Northwestern Events Calendar

Feb
10
2020

"Legacies of Slavery in the Era of Eugenics: Charles B. Davenport’s Race-Crossing Studies"

When: Monday, February 10, 2020
4:30 PM - 6:00 PM CT

Where: University Hall, Hagstrum - 201, 1897 Sheridan Road, Evanston, IL 60208 map it

Audience: Faculty/Staff - Public - Post Docs/Docs - Graduate Students

Cost: FREE

Contact: Janet Hundrieser   (847) 491-3525

Group: Science in Human Culture Program - Klopsteg Lecture Series

Category: Lectures & Meetings

Description:

Speaker - Rana Hogarth, University of Illinois, History,

Abstract - Interracial sex between blacks and whites predated the formation of the United States, but that did not stop America’s leading eugenicist, Charles B. Davenport from viewing it as a newly emergent threat in the early decades of the twentieth century. Davenport’s published writings on race-crossing, as it was termed, reveal a particular preoccupation with the offspring of black and white parents. These “hybridized” people were, according to Davenport, a “nuisance,” “badly put together,” and “ineffective.” They soon became targets of invasive eugenic studies. Indeed, as Davenport outlined the dangers these so-called “mulattoes” posed to society, he turned not only to Mendelian genetics, but also to antebellum medical texts and lore about black and mixed race people’s bodies. Two of Davenport’s most well-known race-crossing studies: Heredity of Skin Color in Negro White Crosses (1913) and Race Crossing in Jamaica, (1929), closely adhered to antebellum-era scientific investigations into race that took the idea that black people’s bodies were distinctive and inferior for granted. In this way, Davenport’s race crossing studies continued the longstanding scientific impulse to pathologize black people’s bodies; the pathologization of mixed race people’s bodies was perhaps a tragic, predictable corollary. As agrued in this talk, Davenport’s studies measured and quantified mixed race people’s bodies, but they also rehabilitated, refined, and in some cases sanctioned, long held beliefs from the era of slavery about the physical and mental limitations of mixed race people. Davenport viewed this group of people as inherently unfit in ways that had indirect ties to slavery era discourse about race and in ways that have gone largely unexamined in the historiography of eugenics. Eugenicists may have relied on genetics and statistics to predict human traits and behaviors, but they invoked methods and arguments found in disciplines like physical anthropology and ethnology—disciplines that developed and flourished under the system of racialized slavery—to accomplish their aims. Thus, this talk foregrounds the role slavery played in creating both the theoretical and practical underpinnings of eugenic discourse around racial intermixture.
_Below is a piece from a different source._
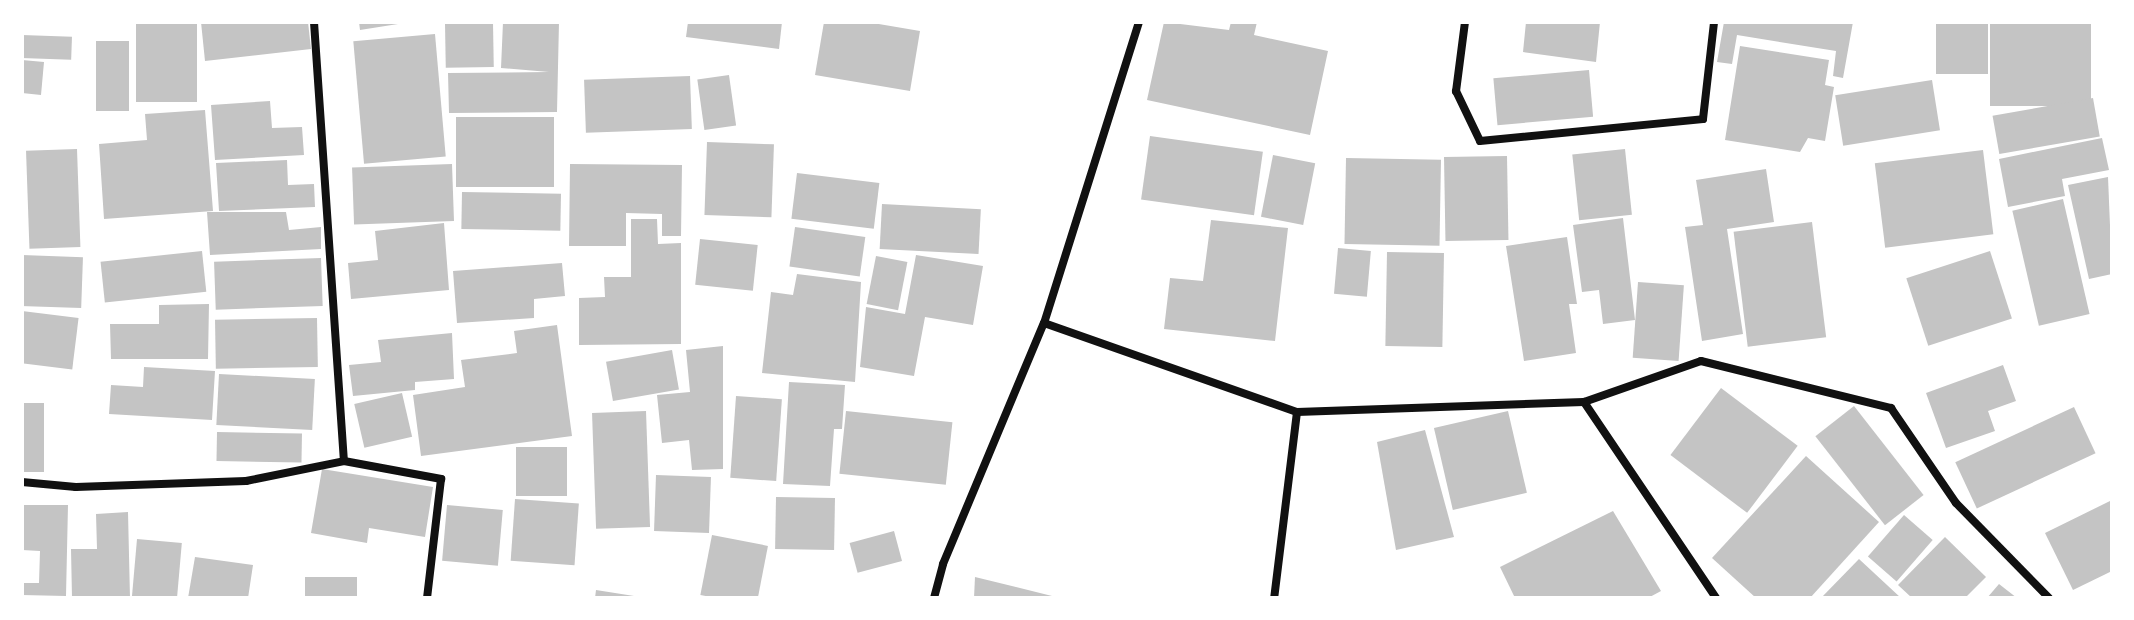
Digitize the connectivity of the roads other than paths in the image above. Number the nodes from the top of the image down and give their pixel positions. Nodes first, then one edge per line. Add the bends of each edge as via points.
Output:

Biography - Professor Hogarth's research focuses on the medical and scientific constructions of race during the era of slavery and beyond. Her first book, Medicalizing Blackness: Making Racial Difference in the Atlantic World, 1780-1840, was published by the University of North Carolina Press in 2017. In it, she examine how white physicians “medicalized” blackness— a term I use to describe the process by which white physicians defined blackness as a medically  significant marker of difference in slave societies of the American Atlantic. Her second project examines the genealogy and deployment of the terms used describe mixed race offspring of black and white people (“mulatto,” “quadroon,” etc.) in American medical and lay discourse.  It traces how these terms were used in colonial Caribbean contexts and in mainland North America during the era of slavery, and illuminates how American eugenicists adopted these terms to correlate mental and physical capabilities of mixed race people to their racial ancestral make up. In doing so, they refashioned these terms from crude labels to precision tools with valid scientific meanings. In the early twentieth century, American eugenicists looked southward to the Caribbean to conduct “race crossing” studies, viewing that region as an ideal experimental site to undertake the study of a topic considered taboo in the United States during that time.  The results of their studies gave credence to the notion that race was a visual and quantifiable biological feature and confirmed white anxieties about the perils of racial mixing. Finally, this project centers Caribbean ex-slave colonies as experimental spaces that allowed eugenicists to extract data from mixed race people for the benefit of American scientists and the lay public.